WHAT THE EXERCISE ASKS
Should the word "AFNOR" occur in a line of the records, copy that line.

[Entries taken from a collection]

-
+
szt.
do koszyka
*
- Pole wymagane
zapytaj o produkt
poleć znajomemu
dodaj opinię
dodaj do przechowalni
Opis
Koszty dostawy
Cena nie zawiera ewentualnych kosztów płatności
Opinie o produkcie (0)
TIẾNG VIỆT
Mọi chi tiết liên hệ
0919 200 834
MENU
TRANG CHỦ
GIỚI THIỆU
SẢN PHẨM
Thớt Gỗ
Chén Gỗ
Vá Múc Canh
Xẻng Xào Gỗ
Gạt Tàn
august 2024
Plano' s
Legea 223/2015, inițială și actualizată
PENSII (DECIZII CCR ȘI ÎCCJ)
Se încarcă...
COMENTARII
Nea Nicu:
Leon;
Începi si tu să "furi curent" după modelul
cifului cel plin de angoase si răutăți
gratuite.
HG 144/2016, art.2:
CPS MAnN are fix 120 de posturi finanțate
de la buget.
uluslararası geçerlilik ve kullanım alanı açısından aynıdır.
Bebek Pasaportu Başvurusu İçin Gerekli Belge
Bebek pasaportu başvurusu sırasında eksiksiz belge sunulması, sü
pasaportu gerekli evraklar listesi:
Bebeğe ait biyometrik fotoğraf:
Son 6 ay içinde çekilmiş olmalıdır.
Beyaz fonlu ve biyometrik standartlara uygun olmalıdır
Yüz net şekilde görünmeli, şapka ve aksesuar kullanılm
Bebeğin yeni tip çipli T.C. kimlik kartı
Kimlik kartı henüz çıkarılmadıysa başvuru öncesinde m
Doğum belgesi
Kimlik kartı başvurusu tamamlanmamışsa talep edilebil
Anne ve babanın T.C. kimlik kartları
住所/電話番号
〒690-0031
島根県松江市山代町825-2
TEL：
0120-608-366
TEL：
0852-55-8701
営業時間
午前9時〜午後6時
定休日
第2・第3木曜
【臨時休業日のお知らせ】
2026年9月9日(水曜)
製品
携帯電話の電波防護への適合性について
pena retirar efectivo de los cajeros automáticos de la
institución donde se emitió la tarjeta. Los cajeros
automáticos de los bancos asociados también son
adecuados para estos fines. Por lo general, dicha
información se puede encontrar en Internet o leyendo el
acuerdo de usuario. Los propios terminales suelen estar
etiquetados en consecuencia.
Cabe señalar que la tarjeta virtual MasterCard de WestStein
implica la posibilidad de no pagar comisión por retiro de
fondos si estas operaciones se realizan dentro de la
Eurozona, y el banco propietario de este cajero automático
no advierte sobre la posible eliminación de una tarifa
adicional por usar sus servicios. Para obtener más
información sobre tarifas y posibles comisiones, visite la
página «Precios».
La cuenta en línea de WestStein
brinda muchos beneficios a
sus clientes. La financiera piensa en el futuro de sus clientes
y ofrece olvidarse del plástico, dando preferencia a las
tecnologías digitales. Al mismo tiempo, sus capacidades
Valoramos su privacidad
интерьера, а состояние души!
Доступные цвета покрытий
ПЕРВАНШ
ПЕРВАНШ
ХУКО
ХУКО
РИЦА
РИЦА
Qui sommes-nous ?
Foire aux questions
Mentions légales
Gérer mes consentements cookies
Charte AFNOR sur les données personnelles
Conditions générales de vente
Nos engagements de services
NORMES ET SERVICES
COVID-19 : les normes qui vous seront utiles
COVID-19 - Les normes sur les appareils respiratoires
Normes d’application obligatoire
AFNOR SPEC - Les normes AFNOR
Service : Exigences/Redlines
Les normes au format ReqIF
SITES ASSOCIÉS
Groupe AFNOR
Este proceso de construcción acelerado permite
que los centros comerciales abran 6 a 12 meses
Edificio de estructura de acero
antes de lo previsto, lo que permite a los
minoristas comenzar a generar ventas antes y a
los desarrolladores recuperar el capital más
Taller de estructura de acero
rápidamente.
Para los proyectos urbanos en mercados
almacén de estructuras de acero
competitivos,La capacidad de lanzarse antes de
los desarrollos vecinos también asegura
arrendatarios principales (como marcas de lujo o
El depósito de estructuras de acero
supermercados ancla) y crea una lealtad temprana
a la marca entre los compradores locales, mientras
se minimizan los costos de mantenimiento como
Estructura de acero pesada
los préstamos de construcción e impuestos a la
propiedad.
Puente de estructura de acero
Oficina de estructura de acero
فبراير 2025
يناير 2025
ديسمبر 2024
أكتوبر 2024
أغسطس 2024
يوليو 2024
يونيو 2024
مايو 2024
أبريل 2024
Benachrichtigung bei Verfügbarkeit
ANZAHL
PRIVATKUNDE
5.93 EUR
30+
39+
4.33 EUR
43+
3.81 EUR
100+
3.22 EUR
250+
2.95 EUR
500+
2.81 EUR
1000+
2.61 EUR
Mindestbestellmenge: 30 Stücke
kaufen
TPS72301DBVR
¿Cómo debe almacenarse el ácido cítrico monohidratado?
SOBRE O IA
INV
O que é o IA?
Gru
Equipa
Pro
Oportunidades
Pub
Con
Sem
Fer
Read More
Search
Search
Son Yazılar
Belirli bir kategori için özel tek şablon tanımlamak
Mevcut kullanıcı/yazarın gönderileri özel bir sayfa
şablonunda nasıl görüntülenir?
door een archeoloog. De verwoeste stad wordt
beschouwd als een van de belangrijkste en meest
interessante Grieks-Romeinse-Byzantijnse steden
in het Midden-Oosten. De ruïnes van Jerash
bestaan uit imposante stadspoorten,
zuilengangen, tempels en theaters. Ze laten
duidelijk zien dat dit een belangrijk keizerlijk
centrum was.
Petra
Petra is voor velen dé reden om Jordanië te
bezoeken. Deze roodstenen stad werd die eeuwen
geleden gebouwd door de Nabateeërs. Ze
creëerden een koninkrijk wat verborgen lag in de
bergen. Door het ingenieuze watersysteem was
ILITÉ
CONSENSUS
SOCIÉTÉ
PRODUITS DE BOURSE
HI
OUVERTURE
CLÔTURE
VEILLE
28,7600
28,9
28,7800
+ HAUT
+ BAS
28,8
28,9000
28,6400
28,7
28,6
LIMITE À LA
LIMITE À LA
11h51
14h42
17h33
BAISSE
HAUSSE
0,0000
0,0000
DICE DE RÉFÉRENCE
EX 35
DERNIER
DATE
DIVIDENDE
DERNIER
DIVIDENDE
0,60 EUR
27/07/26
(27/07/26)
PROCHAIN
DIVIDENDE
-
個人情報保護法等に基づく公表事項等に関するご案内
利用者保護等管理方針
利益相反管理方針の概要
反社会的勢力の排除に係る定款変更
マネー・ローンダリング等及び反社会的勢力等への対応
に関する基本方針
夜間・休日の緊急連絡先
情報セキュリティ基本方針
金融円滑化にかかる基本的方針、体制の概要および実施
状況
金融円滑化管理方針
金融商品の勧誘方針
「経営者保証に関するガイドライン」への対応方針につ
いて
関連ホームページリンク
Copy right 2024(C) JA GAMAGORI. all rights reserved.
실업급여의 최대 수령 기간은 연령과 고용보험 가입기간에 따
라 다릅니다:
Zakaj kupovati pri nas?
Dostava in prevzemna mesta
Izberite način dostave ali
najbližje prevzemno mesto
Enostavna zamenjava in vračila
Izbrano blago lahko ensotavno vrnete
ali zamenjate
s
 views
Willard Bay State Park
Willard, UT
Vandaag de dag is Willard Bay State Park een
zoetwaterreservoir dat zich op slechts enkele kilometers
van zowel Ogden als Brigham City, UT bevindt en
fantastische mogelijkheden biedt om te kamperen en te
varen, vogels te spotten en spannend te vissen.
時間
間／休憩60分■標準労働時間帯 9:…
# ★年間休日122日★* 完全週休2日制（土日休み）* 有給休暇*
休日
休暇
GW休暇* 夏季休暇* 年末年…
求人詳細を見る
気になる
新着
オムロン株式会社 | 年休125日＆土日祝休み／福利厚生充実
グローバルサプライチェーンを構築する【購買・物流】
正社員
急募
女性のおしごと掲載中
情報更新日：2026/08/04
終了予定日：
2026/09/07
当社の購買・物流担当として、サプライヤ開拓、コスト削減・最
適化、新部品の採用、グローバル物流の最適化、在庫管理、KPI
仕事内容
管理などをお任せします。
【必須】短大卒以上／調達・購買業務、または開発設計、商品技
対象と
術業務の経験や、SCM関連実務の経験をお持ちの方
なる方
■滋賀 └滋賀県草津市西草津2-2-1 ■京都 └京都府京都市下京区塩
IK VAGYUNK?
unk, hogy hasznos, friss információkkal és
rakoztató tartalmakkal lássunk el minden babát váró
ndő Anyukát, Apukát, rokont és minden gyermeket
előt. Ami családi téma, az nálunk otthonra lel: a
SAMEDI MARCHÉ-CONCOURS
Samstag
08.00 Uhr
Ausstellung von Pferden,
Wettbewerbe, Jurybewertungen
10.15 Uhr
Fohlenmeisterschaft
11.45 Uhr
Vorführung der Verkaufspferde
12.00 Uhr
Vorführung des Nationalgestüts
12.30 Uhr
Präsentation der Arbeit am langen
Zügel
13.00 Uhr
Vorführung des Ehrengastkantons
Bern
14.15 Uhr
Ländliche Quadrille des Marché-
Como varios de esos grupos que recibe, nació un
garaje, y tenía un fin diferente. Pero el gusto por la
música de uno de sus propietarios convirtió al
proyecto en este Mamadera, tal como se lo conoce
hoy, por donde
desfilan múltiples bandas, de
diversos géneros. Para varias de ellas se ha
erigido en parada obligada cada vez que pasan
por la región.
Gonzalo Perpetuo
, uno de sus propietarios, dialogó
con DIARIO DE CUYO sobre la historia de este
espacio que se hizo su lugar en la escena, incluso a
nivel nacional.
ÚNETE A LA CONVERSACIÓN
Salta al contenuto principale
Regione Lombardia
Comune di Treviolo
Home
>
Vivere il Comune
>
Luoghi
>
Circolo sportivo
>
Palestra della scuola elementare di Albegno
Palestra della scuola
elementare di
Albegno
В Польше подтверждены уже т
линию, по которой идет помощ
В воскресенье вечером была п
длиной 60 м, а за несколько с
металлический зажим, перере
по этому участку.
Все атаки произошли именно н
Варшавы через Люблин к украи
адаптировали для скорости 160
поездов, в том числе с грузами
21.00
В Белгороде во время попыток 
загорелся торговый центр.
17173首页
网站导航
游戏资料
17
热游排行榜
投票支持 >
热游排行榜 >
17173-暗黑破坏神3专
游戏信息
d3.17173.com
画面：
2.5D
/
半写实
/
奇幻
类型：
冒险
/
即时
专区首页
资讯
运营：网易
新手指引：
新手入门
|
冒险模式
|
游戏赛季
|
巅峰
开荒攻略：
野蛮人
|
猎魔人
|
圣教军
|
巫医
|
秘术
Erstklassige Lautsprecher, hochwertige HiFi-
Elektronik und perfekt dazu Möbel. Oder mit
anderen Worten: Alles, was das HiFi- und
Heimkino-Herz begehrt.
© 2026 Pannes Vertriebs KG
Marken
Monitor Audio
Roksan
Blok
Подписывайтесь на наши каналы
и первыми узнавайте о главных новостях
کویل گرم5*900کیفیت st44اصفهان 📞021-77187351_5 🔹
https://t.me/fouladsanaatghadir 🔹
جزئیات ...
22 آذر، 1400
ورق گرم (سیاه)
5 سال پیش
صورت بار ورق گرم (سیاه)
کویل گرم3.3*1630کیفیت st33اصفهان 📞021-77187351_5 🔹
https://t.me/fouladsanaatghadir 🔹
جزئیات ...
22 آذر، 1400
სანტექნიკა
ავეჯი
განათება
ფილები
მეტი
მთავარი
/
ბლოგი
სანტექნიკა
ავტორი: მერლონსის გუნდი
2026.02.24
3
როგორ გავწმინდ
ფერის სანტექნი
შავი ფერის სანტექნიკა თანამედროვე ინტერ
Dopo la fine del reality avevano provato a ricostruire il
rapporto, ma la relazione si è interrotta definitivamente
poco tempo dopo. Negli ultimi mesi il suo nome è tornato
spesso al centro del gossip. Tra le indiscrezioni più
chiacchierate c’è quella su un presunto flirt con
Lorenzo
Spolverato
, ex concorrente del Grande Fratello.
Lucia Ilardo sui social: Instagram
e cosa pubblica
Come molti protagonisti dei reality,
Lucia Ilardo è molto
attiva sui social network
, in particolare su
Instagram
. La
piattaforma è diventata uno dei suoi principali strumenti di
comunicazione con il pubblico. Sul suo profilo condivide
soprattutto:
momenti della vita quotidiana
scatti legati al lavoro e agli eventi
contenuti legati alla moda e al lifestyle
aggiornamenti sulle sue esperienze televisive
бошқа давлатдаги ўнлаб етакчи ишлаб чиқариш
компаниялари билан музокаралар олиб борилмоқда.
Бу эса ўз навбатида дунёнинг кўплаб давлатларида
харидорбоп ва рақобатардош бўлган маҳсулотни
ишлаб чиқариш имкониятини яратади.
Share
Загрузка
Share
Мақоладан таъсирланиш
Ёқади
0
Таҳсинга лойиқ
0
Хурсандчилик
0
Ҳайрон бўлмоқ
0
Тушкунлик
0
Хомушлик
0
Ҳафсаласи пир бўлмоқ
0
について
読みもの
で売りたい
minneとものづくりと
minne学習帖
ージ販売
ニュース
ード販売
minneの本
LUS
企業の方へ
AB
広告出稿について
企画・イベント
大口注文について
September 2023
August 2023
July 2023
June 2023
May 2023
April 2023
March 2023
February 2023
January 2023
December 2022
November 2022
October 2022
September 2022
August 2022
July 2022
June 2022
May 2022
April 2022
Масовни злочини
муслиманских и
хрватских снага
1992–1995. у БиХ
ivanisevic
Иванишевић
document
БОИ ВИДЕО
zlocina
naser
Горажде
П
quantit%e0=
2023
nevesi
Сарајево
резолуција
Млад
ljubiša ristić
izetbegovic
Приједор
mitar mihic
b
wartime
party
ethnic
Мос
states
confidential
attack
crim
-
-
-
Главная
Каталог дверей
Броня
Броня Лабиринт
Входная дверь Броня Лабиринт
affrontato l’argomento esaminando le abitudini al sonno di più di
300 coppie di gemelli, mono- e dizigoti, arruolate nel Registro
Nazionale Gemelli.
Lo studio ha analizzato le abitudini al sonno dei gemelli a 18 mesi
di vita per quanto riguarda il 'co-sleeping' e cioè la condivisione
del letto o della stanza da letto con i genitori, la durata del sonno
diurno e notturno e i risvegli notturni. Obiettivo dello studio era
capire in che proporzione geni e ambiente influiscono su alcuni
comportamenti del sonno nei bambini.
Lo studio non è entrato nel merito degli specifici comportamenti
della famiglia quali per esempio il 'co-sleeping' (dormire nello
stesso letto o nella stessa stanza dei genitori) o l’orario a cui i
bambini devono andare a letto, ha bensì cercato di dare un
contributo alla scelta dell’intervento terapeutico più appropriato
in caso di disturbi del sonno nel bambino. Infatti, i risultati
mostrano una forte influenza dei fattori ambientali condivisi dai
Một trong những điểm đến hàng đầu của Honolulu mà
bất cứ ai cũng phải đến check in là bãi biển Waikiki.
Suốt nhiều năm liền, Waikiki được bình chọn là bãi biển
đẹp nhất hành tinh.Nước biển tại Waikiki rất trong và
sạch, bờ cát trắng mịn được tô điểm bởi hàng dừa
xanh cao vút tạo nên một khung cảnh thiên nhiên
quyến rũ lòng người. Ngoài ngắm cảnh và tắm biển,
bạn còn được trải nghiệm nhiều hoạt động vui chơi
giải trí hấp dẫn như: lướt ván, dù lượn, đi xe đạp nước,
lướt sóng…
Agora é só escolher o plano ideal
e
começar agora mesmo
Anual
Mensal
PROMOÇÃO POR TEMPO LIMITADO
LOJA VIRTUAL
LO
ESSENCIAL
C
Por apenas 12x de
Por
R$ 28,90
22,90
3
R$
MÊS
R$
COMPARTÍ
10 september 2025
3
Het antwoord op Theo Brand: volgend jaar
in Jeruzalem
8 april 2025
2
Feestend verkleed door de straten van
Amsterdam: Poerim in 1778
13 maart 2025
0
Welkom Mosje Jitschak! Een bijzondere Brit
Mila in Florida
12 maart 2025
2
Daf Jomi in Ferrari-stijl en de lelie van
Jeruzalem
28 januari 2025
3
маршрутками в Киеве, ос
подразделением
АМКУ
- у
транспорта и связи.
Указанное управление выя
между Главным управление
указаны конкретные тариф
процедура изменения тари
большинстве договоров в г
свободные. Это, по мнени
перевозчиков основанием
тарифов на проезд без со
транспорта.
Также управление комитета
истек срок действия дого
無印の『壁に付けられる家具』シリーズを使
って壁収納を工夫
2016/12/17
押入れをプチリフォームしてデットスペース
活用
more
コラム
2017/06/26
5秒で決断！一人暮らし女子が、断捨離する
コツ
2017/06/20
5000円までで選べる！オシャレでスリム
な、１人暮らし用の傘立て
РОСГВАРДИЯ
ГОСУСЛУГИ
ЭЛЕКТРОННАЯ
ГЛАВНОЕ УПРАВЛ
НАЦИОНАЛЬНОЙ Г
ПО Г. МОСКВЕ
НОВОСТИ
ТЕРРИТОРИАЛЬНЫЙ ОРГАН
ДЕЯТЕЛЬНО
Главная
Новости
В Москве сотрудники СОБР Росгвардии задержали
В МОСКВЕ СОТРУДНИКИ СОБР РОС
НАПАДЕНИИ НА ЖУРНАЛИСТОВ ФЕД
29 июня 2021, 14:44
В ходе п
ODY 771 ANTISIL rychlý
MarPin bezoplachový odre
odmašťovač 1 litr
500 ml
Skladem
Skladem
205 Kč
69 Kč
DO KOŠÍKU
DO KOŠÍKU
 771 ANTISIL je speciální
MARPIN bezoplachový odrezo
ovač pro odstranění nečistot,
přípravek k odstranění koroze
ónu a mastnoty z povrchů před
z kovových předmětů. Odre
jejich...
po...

WRITTEN SOLUTION
Charte AFNOR sur les données personnelles
AFNOR SPEC - Les normes AFNOR
Groupe AFNOR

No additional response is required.